*Фрагмент текста*:
Возвращаясь же к шекспировскому Гамлету, заметим, что «одержимость своим воображеньем» приводит героя к тому, что лучшими его собеседниками становятся призрак и череп. Череп, участвующий в диалоге с Гамлетом, хорош тем, что он — молчит. Этим твердым своим молчанием, распространившимся на века, молчанием, действительно упирающимся в «дальнейшее», безмолвный собеседник неумолкающего принца датского, оказывается выше и сильнее его: смерть величественней, выразительней и объемней всякой жизни. Бедный Йорик, выходит, содержательней и убедительней бедного Гамлета: его сила в том, что Гамлет осознает, понимает собственную перед ним слабость. «Жизнь и прекрасное не трогает Гамлета, лишь в смерти (разговор с черепом), то есть в иллюзорной реальности, — как пишет, например, А.В. Жучкова («Герои-индивидуалисты в пьесах Шекспира и Чехова»), — находит он утешение». Кажется, шекспировским героям Чехова, тому же Иванову, Платонову или даже Войницкому, не хватает этих вот призраков, и тогда они — сами того не ведая — начинают превращаться в таковых. Этой естественной, непоказной своей призрачностью чеховские персонажи и сближаются прежде всего с шекспировскими. Потому, между прочим, их и легко и трудно играть: совсем непросто ухватить и выразить таинственную эту призрачность.

*Рабочее задание 1*:
Изложите фрагмент о Гамлете и героях Чехова в двух предложениях.
*Рабочее задание 2*:
Напишите, что могло бы идти дальше во фрагменте о Гамлете и героях Чехова, начав сразу после его последней фразы.

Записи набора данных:
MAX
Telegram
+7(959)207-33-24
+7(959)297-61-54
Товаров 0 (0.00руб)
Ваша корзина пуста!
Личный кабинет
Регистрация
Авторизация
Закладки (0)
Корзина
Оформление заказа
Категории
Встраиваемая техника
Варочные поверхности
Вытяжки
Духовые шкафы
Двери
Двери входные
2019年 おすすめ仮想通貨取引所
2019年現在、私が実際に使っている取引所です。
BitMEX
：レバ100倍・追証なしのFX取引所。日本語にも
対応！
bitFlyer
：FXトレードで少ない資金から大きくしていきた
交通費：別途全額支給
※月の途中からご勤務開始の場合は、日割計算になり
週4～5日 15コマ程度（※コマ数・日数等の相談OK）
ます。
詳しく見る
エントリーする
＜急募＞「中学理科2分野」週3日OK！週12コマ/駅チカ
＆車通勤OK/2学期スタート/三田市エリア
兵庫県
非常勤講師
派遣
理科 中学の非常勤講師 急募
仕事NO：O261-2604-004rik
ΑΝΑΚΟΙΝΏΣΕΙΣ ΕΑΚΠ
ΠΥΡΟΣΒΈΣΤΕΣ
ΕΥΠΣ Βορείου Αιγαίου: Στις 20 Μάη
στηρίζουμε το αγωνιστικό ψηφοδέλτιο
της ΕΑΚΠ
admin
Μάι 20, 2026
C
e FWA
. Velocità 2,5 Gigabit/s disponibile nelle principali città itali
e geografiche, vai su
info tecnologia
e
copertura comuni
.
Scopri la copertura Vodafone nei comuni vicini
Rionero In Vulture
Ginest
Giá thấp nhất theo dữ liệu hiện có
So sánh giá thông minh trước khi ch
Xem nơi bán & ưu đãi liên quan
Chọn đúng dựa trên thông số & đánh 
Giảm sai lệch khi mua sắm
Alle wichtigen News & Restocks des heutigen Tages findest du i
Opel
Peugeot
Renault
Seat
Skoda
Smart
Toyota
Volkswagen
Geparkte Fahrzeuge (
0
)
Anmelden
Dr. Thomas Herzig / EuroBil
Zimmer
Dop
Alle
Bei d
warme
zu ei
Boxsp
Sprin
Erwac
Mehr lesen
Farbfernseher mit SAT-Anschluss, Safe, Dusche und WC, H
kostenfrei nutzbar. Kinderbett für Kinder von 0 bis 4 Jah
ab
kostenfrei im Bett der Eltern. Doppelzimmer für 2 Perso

*Итог упражнения 1*:
Одержимость воображением приводит Гамлета к тому, что его лучшими собеседниками становятся призрак и череп, который своим вековым молчанием оказывается выше и сильнее принца, ведь смерть величественней всякой жизни. Чеховским героям вроде Иванова, Платонова или Войницкого не хватает таких призраков, и они, сами того не ведая, начинают превращаться в призраков сами: этой призрачностью они прежде всего и сближаются с шекспировскими героями, и поэтому их и легко, и трудно играть.

*Итог упражнения 2*:
Треплев, только ступивший на тропу Гамлета, непременно сделался бы младшим его собратом, не убей он себя прежде времени. Чехов, по мнению А.В. Жучковой, делает явным ответ на вопрос, обозначенный еще у Шекспира: вовне или внутри героя разверзлась бездна и распалась связь времен? По словам самого Иванова, заключает исследовательница, следует, что именно внутри.

Если в шекспировской среде А.В. Жучкова различает индивидуалистов страдающих и индивидуалистов деятельных, то другой исследователь, А.В. Кубасов (««Гамлет» наизнанку: особенности чеховской травестии»), выделяет в типологии чеховских Гамлетов «сознательных» и «бессознательных». Ко второму типу он от относит, например, Николая Степановича из «Скучной истории», которая, по его мнению, «в потенциальном веере интерпретаций может быть прочитана в том числе и как исповедь постаревшего русифицированного Гамлета, при том, что Николай Степанович в плане внутренне-личностном («я-для-себя») — постаревший Отелло, а в плане внешне-ролевом («я-для-другого») — постаревший Гамлет», и потому целиком повесть нельзя прочитать с помощью одного «ключа». Лаевского из «Дуэли» он относит к первому типу.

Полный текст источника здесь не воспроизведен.